PCR (Polymerase Chain Reaction – polymerase chain reaction) is a technique that detects the presence of DNA fragments in a sample, part of the sequence of which is known. The trick is to make many copies of the DNA strand to make its presence detectable. This method is fast and very sensitive as the presence of a single DNA strand of interest can be detected. It is also very efficient as copies are made exponentially. Today, PCR is used in genome sequencing, disease diagnosis, paleogenetics, and forensic medicine. Its first description in a scientific journal dates back to 1987, and in 1993 its inventor Kary Mullis (1944-2019) was awarded the Nobel Prize in Chemistry.
PCR is a method that has become routine in laboratories due to the discovery of thermophilic bacteria.
PCR is based on a special enzyme called Taq polymerase. Interest in this molecule is due to its ability to copy DNA and at the same time withstand very high temperatures. And for good reason: it was first isolated in 1976 from a thermophilic bacterium, water termusliving in a hot spring in Yellowstone Park, USA. Three steps follow each other in PCR, with Taq polymerase interfering with the last one. The first step is the denaturation of the DNA molecule. This is done in order to open the double strands of DNA present in the sample. The recipe is simple: heat the sample to 95°C, and the two strands that make up the famous DNA double helix separate into single strands. Then it is necessary to recognize the individual strands of DNA that need to be reproduced; so we will mark them with a small piece of complementary DNA called a primer. This step, hybridization, requires the temperature of the sample to be reduced between 50°C and 60°C. The last step will be the copy of one strand of DNA itself. This is where Taq polymerase comes in. It will stick to the primer and restore the double-stranded DNA molecule. For this step, called polymerization, the sample must be heated again, this time to 72°C. At the end of this cycle, two double-stranded DNA molecules are produced.
This video from the Sorbonne is a very clear illustration of the principle of PCR.
Of course, two copies of the DNA are not enough to make the desired DNA visible. Therefore, several copy cycles are necessary. For example, in the case of a search for the Sras-CoV-2 virus, it is estimated that more than twenty cycles allow one to conclude whether viral sequences are present in the sample. Carrying out these multiple cycles with the “classic” enzyme means the need for intervention to replace it at the end of each cycle. Thanks to Taq polymerase, which can withstand the high temperature of the denaturation phase, human intervention is no longer required.
Original video footage from Sciences et Avenir showing the use of PCR in a specific case of horse meat found in beef lasagne.
PCR, history of disputed patents
In the 1990s, when the Nobel Prize in Chemistry was awarded to Carey Mullis, scientists and industrialists worked behind the scenes to prevent patents filed for PCR from being validated. It’s about making this revolutionary technology available to the public.
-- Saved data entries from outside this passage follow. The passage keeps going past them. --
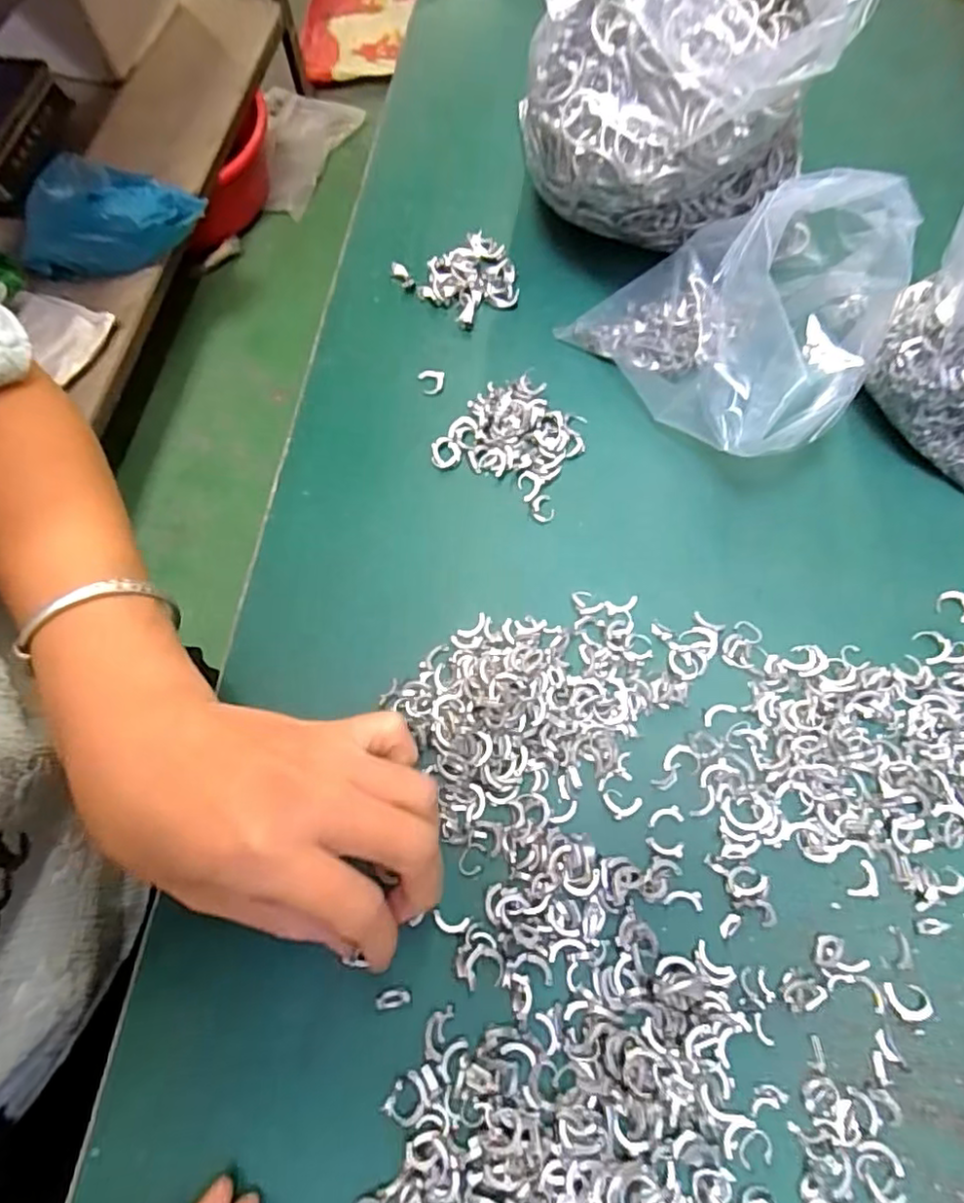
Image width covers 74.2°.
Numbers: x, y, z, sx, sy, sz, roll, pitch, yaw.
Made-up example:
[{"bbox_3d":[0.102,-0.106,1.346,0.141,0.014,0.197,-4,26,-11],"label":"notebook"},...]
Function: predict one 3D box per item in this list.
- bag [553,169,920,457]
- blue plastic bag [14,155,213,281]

Especially since those patents were sold for $300 million to Roche Pharmaceutical Lab, which has the funds to take legal action. In the US, Dupont de Nemours is suing the patents. Promega decides to sell the Taq polymerase enzyme without paying royalties to Roche. In Europe, fifteen days before the Nobel Prize was awarded, six companies filed an opposition to Roche’s patent application with the European Patent Office. Defenders of the free use of PCR have arguments: PCR was invented in 1968 by Nobel laureate Har Gobind Khorana and described in articles published in the 1970s. In addition, a weighty argument, Taq polymerase is not new: ten years earlier, a similar thermostable enzyme was discovered in the USSR. Eventually, the three patents will be filed and validated and generate about $2 billion in royalties for Roche Laboratories before they enter the public domain.
Limits of PCR
Today, PCR is present in all laboratories of molecular biology. Scientists have learned to measure its limits. Thus, in forensic medicine, contamination has sometimes led to false results. In Treiber’s case, they led to the suspicion of the forensic investigator, not the alleged killer. In paleogenetics, it is often difficult to amplify fossil DNA due to degradation or fragmentation, and spectacular claims of dinosaur or insect DNA amplification preserved in amber have been proven false. Closer to home, the first PCR tests to identify people who test positive for COVID have become the subject of controversy condemning false positives. Indeed, the further PCR is carried out, the more likely it is to detect traces of the virus. This is why the French Society for Microbiology (SFM) determines the number of cycles to declare a positive person. Because, like any biological test, PCR transmits information that then needs to be interpreted.